The company said Monday it has partnered with real estate investment firm Alterra Property Group to identify locations across the Sun Belt that could be utilized as transfer points, at which human drivers could take over for automated systems that handle highway driving. Embark intends to use those areas to accelerate commercial operations, which it intends to begin in 2024.

Alterra specializes in industrial outdoor space, owning more than 100 properties in 27 states.

The partnership “can provide the real estate portfolio, market expertise, and capital required to activate a nationwide real estate network of transfer points, enabling Embark to remain asset-light,” Sam Abidi, Embark’s chief commercial officer, said in a statement.

It’s the second such partnership between a self-driving trucking company and real estate developer unveiled in a month.

In February, TuSimple reached an agreement with Hillwood, a commercial and industrial real estate company led by Ross Perot Jr., to develop a 1 million-square-foot facility in Fort Worth, Texas. The building will be outfitted to TuSimple’s specifications to be an origin-and-destination hub.

As much as the two partnerships appear similar on the surface, they illustrate the distinct go-to-market approaches companies are forging in the autonomous trucking space.

Some companies, such as TuSimple, believe in dock-to-dock operations that are conducted entirely under autonomous control, with no humans ever involved in the transportation task. TuSimple commenced driverless testing between Phoenix and Tucson, Ariz., in late December.

Others, such as Embark, believe that autonomous operations will evolve more gradually, with self-driving systems handling highway driving, then pulling over at transfer points so humans can slide behind the wheel and drive trucks on more complicated surface streets to their final destinations.

In September, Embark partnered with Ryder to identify as many as 100 locations where transfer hubs would make strategic sense to support a coast-to-coast network.

In the near term, Embark and Alterra want to find turnkey sites that require minimal development costs. Over time, the two companies say, they may investigate other types of structures and further consider a business model that would allow Alterra to charge for spaces on a per-use basis.

Beyond the properties already in its portfolio, Alterra says it intends to utilize up to $1.5 billion in a discretionary private equity fund to acquire “dozens” more sites across the U.S. that would be “AV ready,” including in major markets such as Los Angeles, Dallas and Atlanta.

Embark and just about every other self-driving truck company has eyed early operations across a southern swath of the U.S. for both business and operational factors.
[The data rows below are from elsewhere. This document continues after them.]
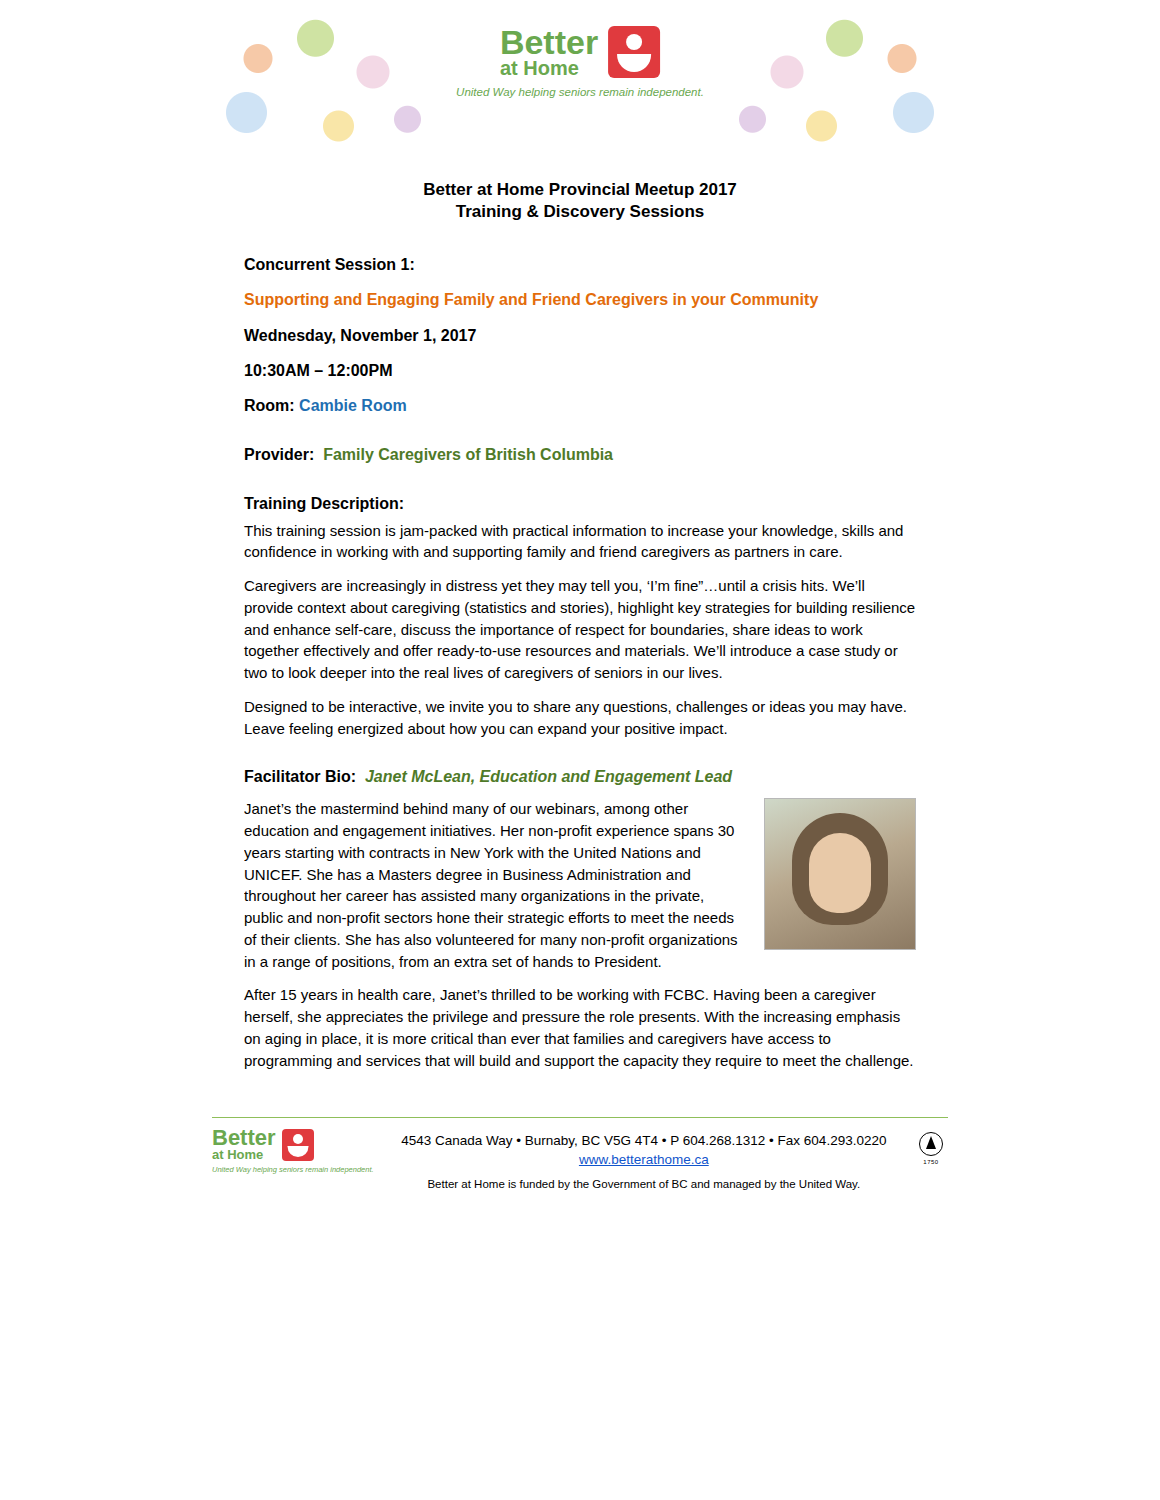Betterat Home
United Way helping seniors remain independent.
Better at Home Provincial Meetup 2017 Training & Discovery Sessions
Concurrent Session 1:
Supporting and Engaging Family and Friend Caregivers in your Community
Wednesday, November 1, 2017
10:30AM – 12:00PM
Room: Cambie Room
Provider: Family Caregivers of British Columbia
Training Description:
This training session is jam-packed with practical information to increase your knowledge, skills and confidence in working with and supporting family and friend caregivers as partners in care.
Caregivers are increasingly in distress yet they may tell you, ‘I’m fine”…until a crisis hits. We’ll provide context about caregiving (statistics and stories), highlight key strategies for building resilience and enhance self-care, discuss the importance of respect for boundaries, share ideas to work together effectively and offer ready-to-use resources and materials. We’ll introduce a case study or two to look deeper into the real lives of caregivers of seniors in our lives.
Designed to be interactive, we invite you to share any questions, challenges or ideas you may have. Leave feeling energized about how you can expand your positive impact.
Facilitator Bio: Janet McLean, Education and Engagement Lead
Janet’s the mastermind behind many of our webinars, among other education and engagement initiatives. Her non-profit experience spans 30 years starting with contracts in New York with the United Nations and UNICEF. She has a Masters degree in Business Administration and throughout her career has assisted many organizations in the private, public and non-profit sectors hone their strategic efforts to meet the needs of their clients. She has also volunteered for many non-profit organizations in a range of positions, from an extra set of hands to President.
After 15 years in health care, Janet’s thrilled to be working with FCBC. Having been a caregiver herself, she appreciates the privilege and pressure the role presents. With the increasing emphasis on aging in place, it is more critical than ever that families and caregivers have access to programming and services that will build and support the capacity they require to meet the challenge.
Betterat Home
United Way helping seniors remain independent.
4543 Canada Way • Burnaby, BC V5G 4T4 • P 604.268.1312 • Fax 604.293.0220
www.betterathome.ca
Better at Home is funded by the Government of BC and managed by the United Way.
1750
A substantial percentage of the U.S. freight market moves via Interstate 10, which runs from Los Angeles to Jacksonville, Fla., and sunny and warm weather will be more conducive to the operational thresholds of current self-driving technology.

“Industrial outdoor storage as an asset class has yet to be institutionalized, making it difficult for tenants with specific and nationwide real estate needs, like Embark, to systematically access a network of suitable sites,” Leo Addimando, managing partner of Alterra Property Group, said in the statement.

That uncertainty has been one key question mark hanging over Embark and others pursuing a business model based on transfer hubs. With commercialization two years away, Embark appears to have taken a step toward solving that logistical puzzle.